Purpose: This test verifies that FlashRL can successfully override vLLM's initialization process.

How it works: FlashRL forces vLLM to load LiyuanLucasLiu/Qwen2.5-0.5B-Instruct-VERL in FP8 quantization instead of Qwen/Qwen2.5-0.5B-Instruct in BF16. Since the VERL model has slightly better performance than the base model, successful patching should show improved results.

Expected Results:

  • Target Performance: ~0.36 (flexible-extract), meaning the patch succeeds
  • Alternative Performance: ~0.34 (flexible-extract), meaning the patch fails

Commands:

flashrl setup --fn fp8 --model LiyuanLucasLiu/Qwen2.5-0.5B-Instruct-VERL -o $HOME/.flashrl_config.yaml

# Run lm-eval with FlashRL overriding, using FP8 quantization
FLASHRL_CONFIG=$HOME/.flashrl_config.yaml \
FLASHRL_LOGGING_LEVEL=DEBUG \
VLLM_LOGGING_LEVEL=DEBUG \
CUDA_VISIBLE_DEVICES=0 \
torchrun --standalone --nnodes=1 --nproc-per-node=1 --no-python lm_eval --model vllm \
    --model_args pretrained=Qwen/Qwen2.5-0.5B-Instruct,tensor_parallel_size=1,dtype=auto,gpu_memory_utilization=0.8,data_parallel_size=1 \
    --tasks gsm8k \
    --batch_size auto

Expected Output:

Tasks Version Filter n-shot Metric Value Stderr
gsm8k 3 flexible-extract 5 exact_match 0.3632 ± 0.0132

Test 2: Verifying load_weights Patch

Purpose: This test verifies that FlashRL can successfully handle multiple weight loading operations.

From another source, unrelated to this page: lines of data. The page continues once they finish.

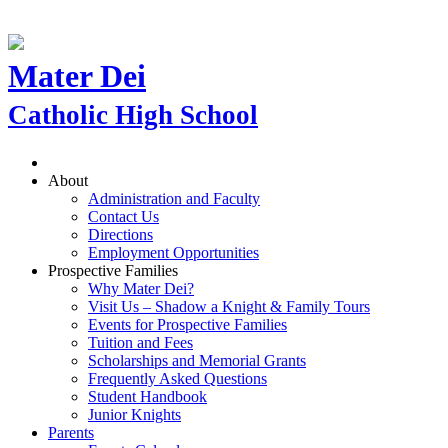
Mater Dei
Catholic High School
About
Administration and Faculty
Contact Us
Directions
Employment Opportunities
Prospective Families
Why Mater Dei?
Visit Us – Shadow a Knight & Family Tours
Events for Prospective Families
Tuition and Fees
Scholarships and Memorial Grants
Frequently Asked Questions
Student Handbook
Junior Knights
Parents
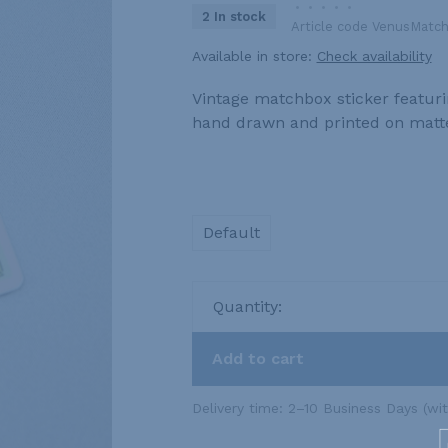
•
•
•
•
•
2 In stock
Article code
VenusMatch
Available in store:
Check availability
Vintage matchbox sticker featuring
hand drawn and printed on matte
Default
Quantity:
Add to cart
Delivery time: 2–10 Business Days (wi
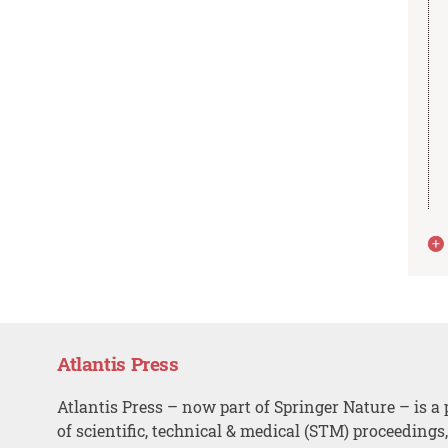
Atlantis Press
Atlantis Press – now part of Springer Nature – is a 
of scientific, technical & medical (STM) proceedings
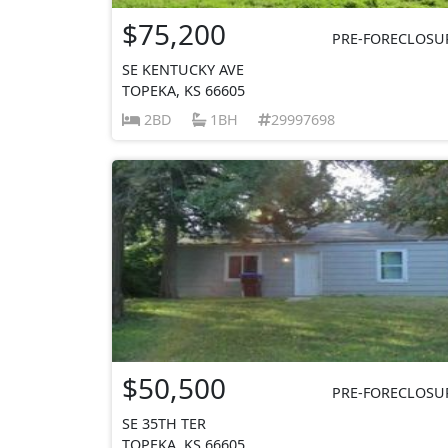
$75,200
PRE-FORECLOSU
SE KENTUCKY AVE
TOPEKA, KS 66605
2BD
1BH
29997698
$50,500
PRE-FORECLOSU
SE 35TH TER
TOPEKA, KS 66605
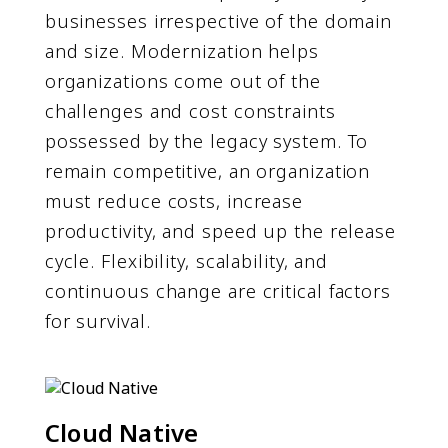
businesses irrespective of the domain
and size. Modernization helps
organizations come out of the
challenges and cost constraints
possessed by the legacy system. To
remain competitive, an organization
must reduce costs, increase
productivity, and speed up the release
cycle. Flexibility, scalability, and
continuous change are critical factors
for survival.
Cloud Native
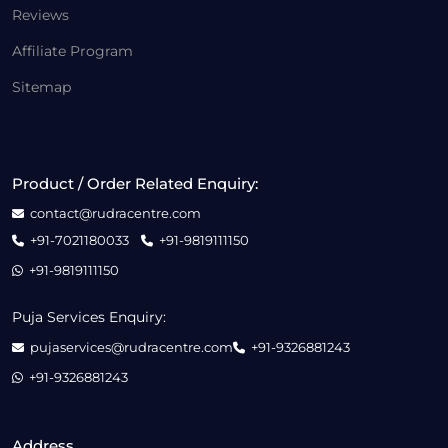
Reviews
Affiliate Program
Sitemap
Product / Order Related Enquiry:
contact@rudracentre.com
+91-7021180033
+91-9819111150
+91-9819111150
Puja Services Enquiry:
pujaservices@rudracentre.com
+91-9326881243
+91-9326881243
Address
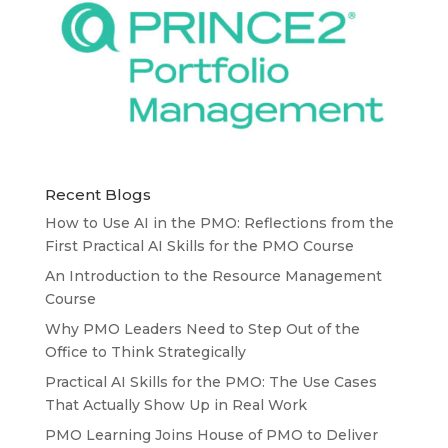
Recent Blogs
How to Use AI in the PMO: Reflections from the
First Practical AI Skills for the PMO Course
An Introduction to the Resource Management
Course
Why PMO Leaders Need to Step Out of the
Office to Think Strategically
Practical AI Skills for the PMO: The Use Cases
That Actually Show Up in Real Work
PMO Learning Joins House of PMO to Deliver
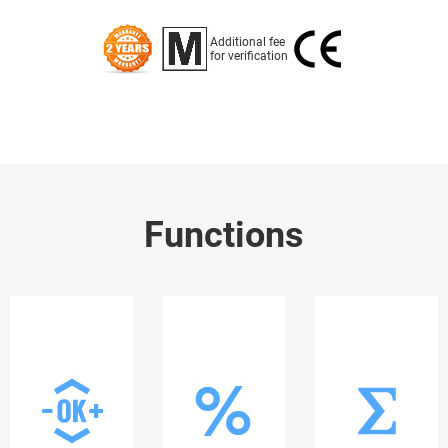
Additional fee
for verification
Functions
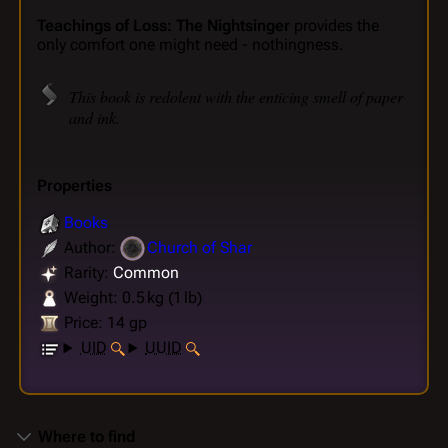
Teachings of Loss: The Nightsinger
provides the
only comfort one might need - nothingness.
This book is redolent with the enticing smell of paper
and ink.
Properties
Books
Author:
Church of Shar
Rarity:
Common
Weight: 0.5 kg (1 lb)
Price: 14 gp
UID
UUID
Where to find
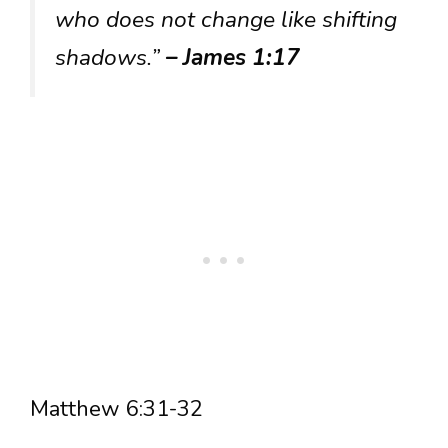
who does not change like shifting
shadows.”
– James 1:17
Matthew 6:31-32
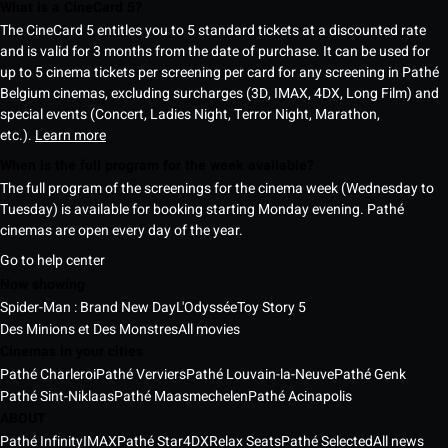
What is a CineCard 5?
The CineCard 5 entitles you to 5 standard tickets at a discounted rate
and is valid for 3 months from the date of purchase. It can be used for
up to 5 cinema tickets per screening per card for any screening in Pathé
Belgium cinemas, excluding surcharges (3D, IMAX, 4DX, Long Film) and
special events (Concert, Ladies Night, Terror Night, Marathon,
etc.).
Learn more
When is the full program for the week available?
The full program of the screenings for the cinema week (Wednesday to
Tuesday) is available for booking starting Monday evening. Pathé
cinemas are open every day of the year.
Go to help center
Now showing
Spider-Man : Brand New Day
L'Odyssée
Toy Story 5
Des Minions et Des Monstres
All movies
Cinemas in your cities
Pathé Charleroi
Pathé Verviers
Pathé Louvain-la-Neuve
Pathé Genk
Pathé Sint-Niklaas
Pathé Maasmechelen
Pathé Acinapolis
ABOUT
Pathé Infinity
IMAX
Pathé Star
4DX
Relax Seats
Pathé Selected
All news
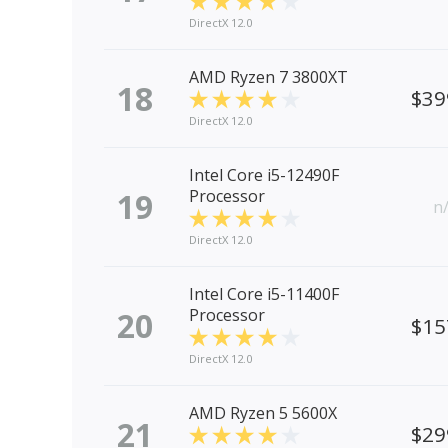
DirectX 12.0
AMD Ryzen 7 3800XT
18
$39
DirectX 12.0
Intel Core i5-12490F
19
Processor
n
DirectX 12.0
Intel Core i5-11400F
20
Processor
$15
DirectX 12.0
AMD Ryzen 5 5600X
21
$29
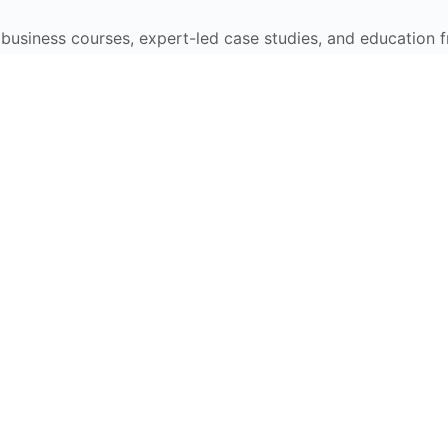
e business courses, expert-led case studies, and education 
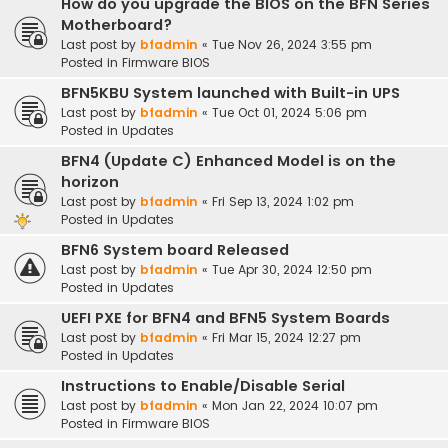
How do you upgrade the BIOS on the BFN Series
Motherboard?
Last post by
bfadmin
«
Tue Nov 26, 2024 3:55 pm
Posted in
Firmware BIOS
BFN5KBU System launched with Built-in UPS
Last post by
bfadmin
«
Tue Oct 01, 2024 5:06 pm
Posted in
Updates
BFN4 (Update C) Enhanced Model is on the
horizon
Last post by
bfadmin
«
Fri Sep 13, 2024 1:02 pm
Posted in
Updates
BFN6 System board Released
Last post by
bfadmin
«
Tue Apr 30, 2024 12:50 pm
Posted in
Updates
UEFI PXE for BFN4 and BFN5 System Boards
Last post by
bfadmin
«
Fri Mar 15, 2024 12:27 pm
Posted in
Updates
Instructions to Enable/Disable Serial
Last post by
bfadmin
«
Mon Jan 22, 2024 10:07 pm
Posted in
Firmware BIOS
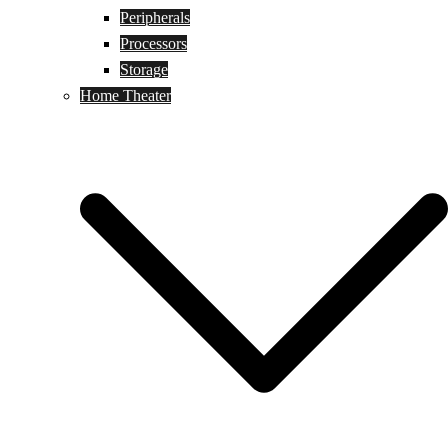
Peripherals
Processors
Storage
Home Theater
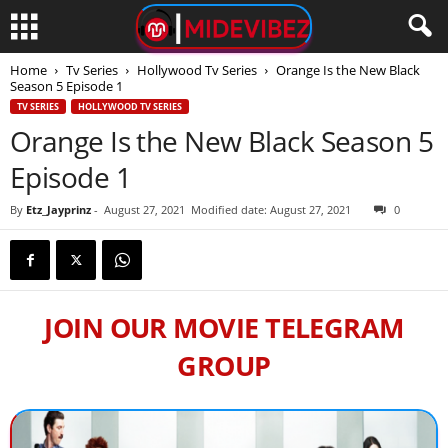
Home
Tv Series
Hollywood Tv Series
Orange Is the New Black
Season 5 Episode 1
TV SERIES
HOLLYWOOD TV SERIES
Orange Is the New Black Season 5
Episode 1
By
Etz_Jayprinz
-
August 27, 2021
Modified date: August 27, 2021
0
JOIN OUR MOVIE TELEGRAM
GROUP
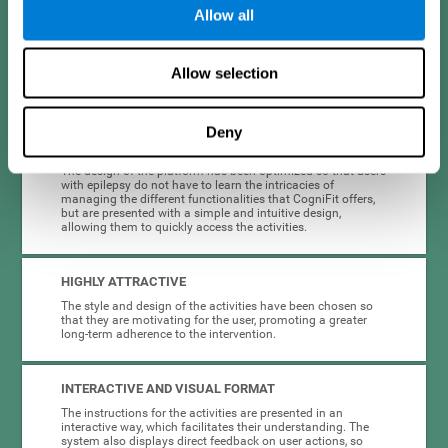
Allow all
When creating cognitive training for epilepsy, we have sought to
optimize their characteristics to make activities as accessible, useful,
and entertaining as possible. This effort has resulted in a system with
Allow selection
many key advantages:
Deny
EASY TO USE
The design of the platform has been optimized so that users
with epilepsy do not have to learn the intricacies of
managing the different functionalities that CogniFit offers,
but are presented with a simple and intuitive design,
allowing them to quickly access the activities.
HIGHLY ATTRACTIVE
The style and design of the activities have been chosen so
that they are motivating for the user, promoting a greater
long-term adherence to the intervention.
INTERACTIVE AND VISUAL FORMAT
The instructions for the activities are presented in an
interactive way, which facilitates their understanding. The
system also displays direct feedback on user actions, so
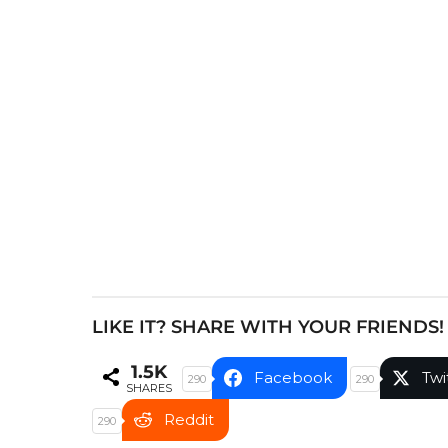
t
P
a
g
i
n
a
t
i
o
n
LIKE IT? SHARE WITH YOUR FRIENDS!
1.5K
Facebook
Twi
290
290
SHARES
Reddit
290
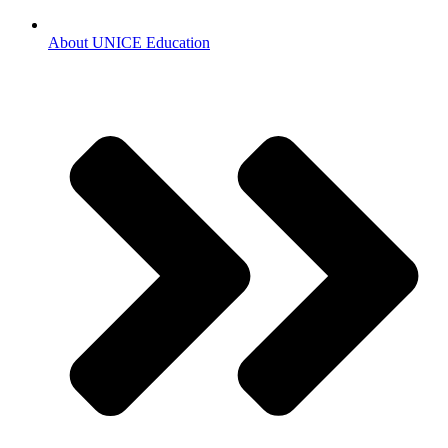
About UNICE Education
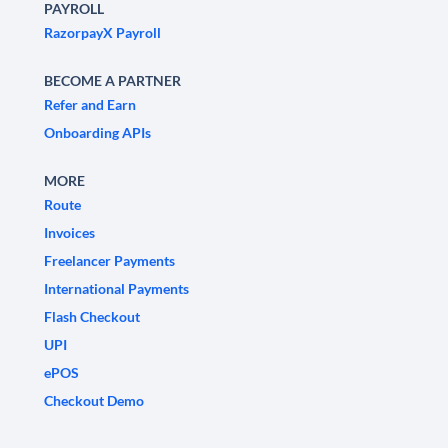
PAYROLL
RazorpayX Payroll
BECOME A PARTNER
Refer and Earn
Onboarding APIs
MORE
Route
Invoices
Freelancer Payments
International Payments
Flash Checkout
UPI
ePOS
Checkout Demo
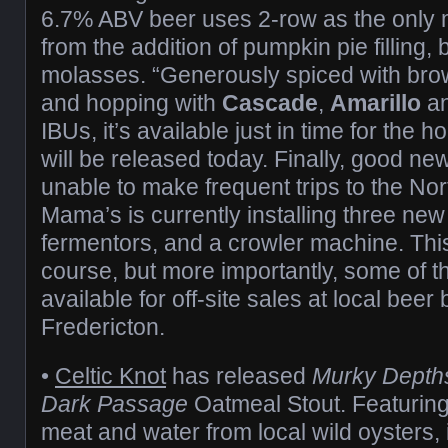
6.7% ABV beer uses 2-row as the only m
from the addition of pumpkin pie filling
molasses. “Generously spiced with bro
and hopping with
Cascade
,
Amarillo
a
IBUs, it’s available just in time for the 
will be released today. Finally, good ne
unable to make frequent trips to the No
Mama’s is currently installing three ne
fermentors, and a crowler machine. Th
course, but more importantly, some of th
available for off-site sales at local beer
Fredericton.
•
Celtic Knot
has released
Murky Depth
Dark Passage
Oatmeal Stout. Featuring 
meat and water from local wild oysters, i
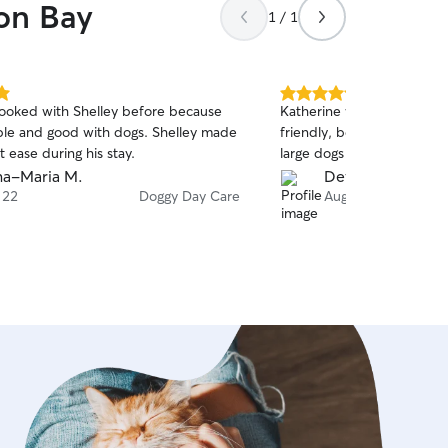
oon Bay
1 / 1
5.0
oked with Shelley before because
Katherine was wonderful!
out
iable and good with dogs. Shelley made
friendly, beautiful dog-f
of
t ease during his stay.
large dogs were very happ
5
stars
a-Maria M.
Devon Q.
 22
Doggy Day Care
Aug 9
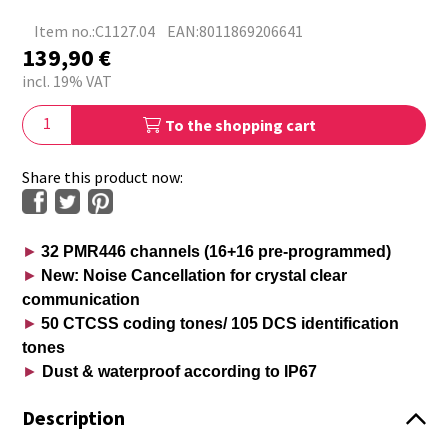
Item no.:C1127.04
EAN:8011869206641
139,90
€
incl. 19% VAT
To the shopping cart
Share this product now:
►
32 PMR446 channels (16+16 pre-programmed)
►
New: Noise Cancellation for crystal clear
communication
►
50 CTCSS coding tones/ 105 DCS identification
tones
►
Dust & waterproof according to IP67
Description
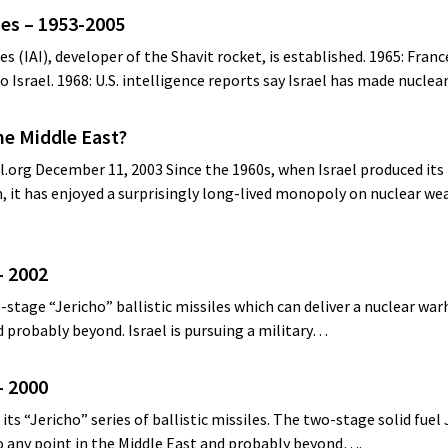
nes – 1953-2005
ies (IAI), developer of the Shavit rocket, is established. 1965: Fran
o Israel. 1968: U.S. intelligence reports say Israel has made nucle
he Middle East?
org December 11, 2003 Since the 1960s, when Israel produced its f
 it has enjoyed a surprisingly long-lived monopoly on nuclear we
– 2002
-stage “Jericho” ballistic missiles which can deliver a nuclear wa
d probably beyond. Israel is pursuing a military…
– 2000
its “Jericho” series of ballistic missiles. The two-stage solid fuel
to any point in the Middle East and probably beyond….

How it works: FlashRL instructs vLLM to call load_weights twice at the end of its initialization:

  1. First load: Qwen/Qwen2.5-0.5B-Instruct (baseline model)
  2. Second load: LiyuanLucasLiu/Qwen2.5-0.5B-Instruct-VERL (improved model)

Both models are loaded in FP8 quantization. Since the VERL model performs better, seeing the improved performance indicates successful patching.

Expected Results:

  • Target Performance: ~0.36 (flexible-extract), meaning the patch succeeds
  • Alternative Performance: ~0.34 (flexible-extract), meaning the patch fails

Commands:

# Run lm-eval with FlashRL overriding, testing dual weight loading with FP8 quantization
FLASHRL_TEST_RELOAD="Qwen/Qwen2.5-0.5B-Instruct,LiyuanLucasLiu/Qwen2.5-0.5B-Instruct-VERL" \
FLASHRL_CONFIG="fp8" \
FLASHRL_LOGGING_LEVEL=DEBUG \
VLLM_LOGGING_LEVEL=DEBUG \
CUDA_VISIBLE_DEVICES=0 \
torchrun --standalone --nnodes=1 --nproc-per-node=1 --no-python lm_eval --model vllm \
    --model_args pretrained=Qwen/Qwen2.5-0.5B-Instruct,tensor_parallel_size=1,dtype=auto,gpu_memory_utilization=0.8,data_parallel_size=1 \
    --tasks gsm8k \
    --batch_size auto

Expected Output:

Tasks Version Filter n-shot Metric Value Stderr
gsm8k 3 flexible-extract 5 exact_match 0.3632 ± 0.0132

Interpreting Results

If the resulting score obtained is neither 0.36 nor 0.34, please run the following score to obtain your reference score.

To obtain the result for LiyuanLucasLiu/Qwen2.5-0.5B-Instruct-VERL for fp8 (referred to as score-a):

lm_eval --model vllm \
    --model_args pretrained=LiyuanLucasLiu/Qwen2.5-0.5B-Instruct-VERL,tensor_parallel_size=1,dtype=auto,gpu_memory_utilization=0.8,data_parallel_size=1,quantization=fp8 \
    --tasks gsm8k \
    --batch_size auto

To obtain the result for Qwen/Qwen2.5-0.5B-Instruct under bf16 (refereed as score-b):

lm_eval --model vllm \
    --model_args pretrained=Qwen/Qwen2.5-0.5B-Instruct,tensor_parallel_size=1,dtype=auto,gpu_memory_utilization=0.8,data_parallel_size=1 \
    --tasks gsm8k \
    --batch_size auto

Then, the results from previous tests can be interpreted as:

  • Performance ~0.36 (or score-a): FlashRL patches are working correctly
  • Performance ~0.34 (or score-b): FlashRL patches may not be functioning; the system is likely using the baseline model

Troubleshooting

If you don't see the expected performance improvements:

  1. Check Installation: Verify FlashRL is properly installed
  2. Review Logs: Examine DEBUG logs for error messages